In interviews to promote his 2010 debut album, All I Want Is You, Miguel (born Miguel Jontel Pimentel) often described his sound as "eclectric," an awkward but concise term that nods to the Los Angeles-based R&B star's interest in classic rock and funk. All the while, he was being coiffed and marketed as a conventional hip-hop-friendly R&B heartthrob.
Singles like Sure Thing and Quickie established his name among radio listeners, but it wasn't until earlier this year, when he released the seductive slow jam Adorn from free mixtape trilogy Art Dealer Chic, that a wider audience started including him in the new guard of left-field R&B singer/songwriters.
The song also appears on his heady sophomore album, Kaleidoscope Dream (RCA/Sony), which has furthered the 26-year-old's reputation as a radio star with an ear for the unconventional - without the need for a handy catchall phrase.
"[Kaleidoscope Dream] was about sculpting a sound," he says. "Lyrically, I was less interested in being allegorical, descriptive or picturesque. It was more about complementing the sonic delivery and trying to convey a soundtrack to my life."
While it delivers in the baby-making department, it's psychedelic in its emphasis on mood and texture over lyrics. On tracks like Where's The Fun In Forever, Do You... and The Thrill, he lingers over fleeting, visceral emotions while his falsetto drifts over rumbling bass and weaves in and out of layered guitars.
Though Miguel is often quoted as saying he wants to shake up club-obsessed R&B radio, he insists that boundary-pushing is not his goal in the studio.
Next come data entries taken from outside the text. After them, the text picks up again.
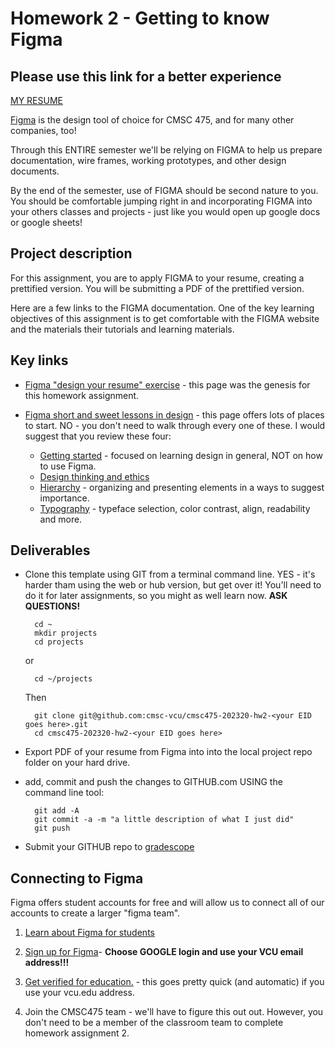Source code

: # Homework 2 - Getting to know Figma

## Please use this link for a better experience 
 [MY RESUME](https://www.figma.com/file/O4HuVjkK3aguoVFP8Rcb6Z/Resume-Hw?node-id=43%3A281&t=fi8HxaVenbFPktkg-0)

[Figma](https://www.figma.com/) is the design tool of choice for CMSC 475, and for many other companies, too!

Through this ENTIRE semester we'll be relying on FIGMA to help us prepare documentation, wire frames, working prototypes, and other design documents.

By the end of the semester, use of FIGMA should be second nature to you. You should be comfortable jumping right in and incorporating FIGMA into your others classes and projects - just like you would open up google docs or google sheets!

## Project description

For this assignment, you are to apply FIGMA to your resume, creating a prettified version. You will be submitting a PDF of the prettified version.

Here are a few links to the FIGMA documentation. One of the key learning objectives of this assignment is to get comfortable with the FIGMA website and the materials their tutorials and learning materials.

## Key links

- [Figma "design your resume" exercise](https://www.figma.com/resources/learn-design/cv/) - this page was the genesis for this homework assignment.

- [Figma short and sweet lessons in design](https://www.figma.com/resources/learn-design/lessons/) - this page offers lots of places to start. NO - you don't need to walk through every one of these. I would suggest that you review these four:

    - [Getting started](https://www.figma.com/resources/learn-design/getting-started/) - focused on learning design in general, NOT on how to use Figma.
    - [Design thinking and ethics](https://www.figma.com/resources/learn-design/ethics/)
    - [Hierarchy](https://www.figma.com/resources/learn-design/hierarchy/) - organizing and presenting elements in a ways to suggest importance.
    - [Typography](https://www.figma.com/resources/learn-design/typography/) - typeface selection, color contrast, align, readability and more.

## Deliverables

- Clone this template using GIT from a terminal command line. YES - it's harder tham using the web or hub version, but get over it! You'll need to do it for later assignments, so you might as well learn now.  **ASK QUESTIONS!**

        cd ~
        mkdir projects
        cd projects

    or

        cd ~/projects

    Then 

        git clone git@github.com:cmsc-vcu/cmsc475-202320-hw2-<your EID goes here>.git
        cd cmsc475-202320-hw2-<your EID goes here>

- Export PDF of your resume from Figma into into the local project repo folder on your hard drive.

- add, commit and push the changes to GITHUB.com USING the command line tool:

        git add -A
        git commit -a -m "a little description of what I just did"
        git push

- Submit your GITHUB repo to [gradescope](https://www.gradescope.com/courses/488530)


## Connecting to Figma

Figma offers student accounts for free and will allow us to connect all of our accounts to create a larger "figma team".

1. [Learn about Figma for students](https://www.figma.com/education/students/)

1. [Sign up for Figma](https://www.figma.com/signup?locale=en)- **Choose GOOGLE login and use your VCU email address!!!**

1. [Get verified for education.](https://www.figma.com/education/apply) - this goes pretty quick (and automatic) if you use your vcu.edu address.

1. Join the CMSC475 team - we'll have to figure this out out. However, you don't need to be a member of the classroom team to complete homework assignment 2.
"I won't say there aren't times when the expectation of how something is coming across may get in the way, but I work really hard to push those thoughts out of my creative process."
However, when it comes to the business side of music - the marketing, the choice of singles - he actively challenges the conventional wisdom. For example, he wants hazy slow-burner The Thrill to be the third single but expects his label to advocate for the more radio-friendly How Many Drinks?
"This is gonna be overgeneralized, so forgive me, but there is a lack of personal perspective [in R&B]," he says. "There are things that interest me, intrigue me, bother me, inspire me. What I don't hear enough of when it comes to R&B is just everything [aside from love]. I think that's why it was important for me to make an album that didn't revolve around romance.
"It's not that I want to make a song that's so different. It's that I want to make a song that sounds like what I want to hear on the radio."